Erfolgsmessung bei Events mittels Emotion Tracking
Moving beyond the surveys, or analytics of digital platforms, Sophie Schumann investigates the opportunity for emotion tracking in her master’s thesis in event marketing. She finds a number of valuable opportunities for organizers to realize the potential and impact of their events and suggests a new way forward for capturing the impact of event content.
Minding the Metaverse:
“We need an eight-story metaverse with a car park and a museum,” interview with Party.Space CEO Yurii Filipchuk
Mezha media interviews Yurii Filipchuk, CEO of Party.Space, a metaverse platform specifically designed for corporate events, meetings, and gatherings. Party.Space, despite the name, has already become an important avenue for corporate clients looking to host bespoke experiences for internal and customer events, in a creative and intuitive environment. The interview explores what the metaverse is now and what it aims to be, as well as the realities of hosting corporate events in “the metaverse” and how to avoid the hype cycle.

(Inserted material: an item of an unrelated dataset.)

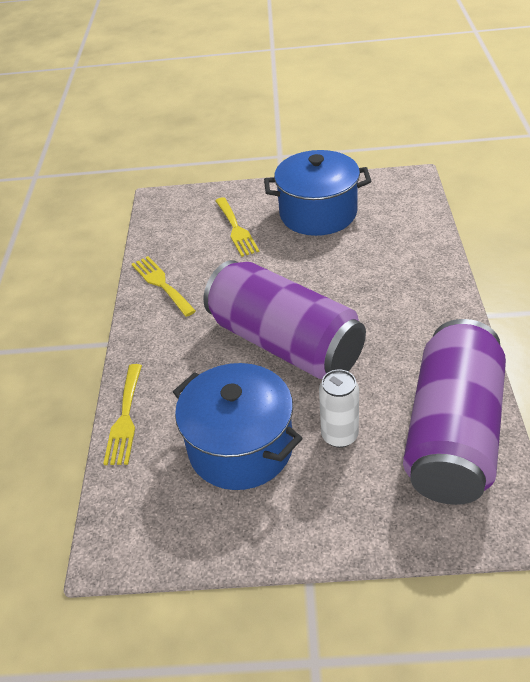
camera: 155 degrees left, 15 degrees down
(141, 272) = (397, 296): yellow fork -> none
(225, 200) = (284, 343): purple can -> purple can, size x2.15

Ozzfest to Return as a Virtual Event for Metaverse Festival
What if your event is no longer accessible for your headline act? Online alternatives might be the right answer. This fall, Ozzy Ozbourne, brings his namesake Ozzfest to Decentraland, as the performer’s ongoing battle with Parkinsons limits his ability to tour.
Harvard Business Review
Designing an Inclusive Metaverse
The promise of an inclusive metaverse is exciting, but will need careful attention to overcome the limitations of social media and the mistakes of Web 2.0. Bringing about this reality will need an accessible design to make sure it works.

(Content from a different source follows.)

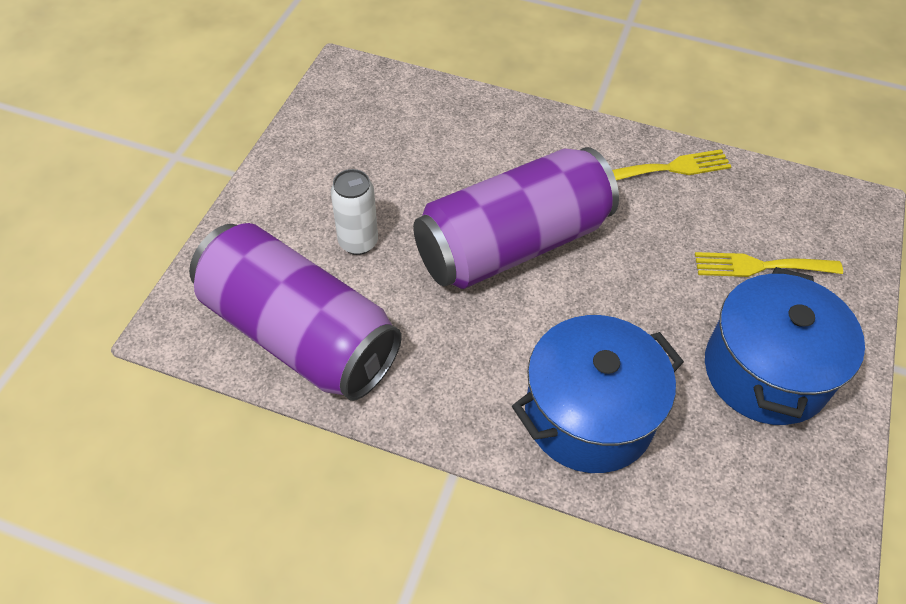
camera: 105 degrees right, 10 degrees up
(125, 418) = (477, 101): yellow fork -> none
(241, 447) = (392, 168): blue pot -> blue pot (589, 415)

Meta and Microsoft can’t self-regulate their metaverses, UK regulator warns
In an unsurprising and expected move, the UK’s Ofcom authorities announce that metaverse provider platforms such as Meta and Microsoft will be subject to operating regulations. What those regulations may be remains yet to be realized, but robust safety and consumer protection protocols will need to be in place before metaverse events find wide-scale adoption.
Ein Tag im Metaverse
In the metaverse, any dream could become reality, needing only the imagination to realize it. We still see considerable interest in metaverse experiences moving forward into 2023, but the realization of them requires considerable thought and care. Crafting an event in the metaverse necessitates a different timeline and a different approach and skillset for the event organizer. Each of these is well worth it to build the experiences for tomorrow.
That’s it for this week’s edition of The Lookout!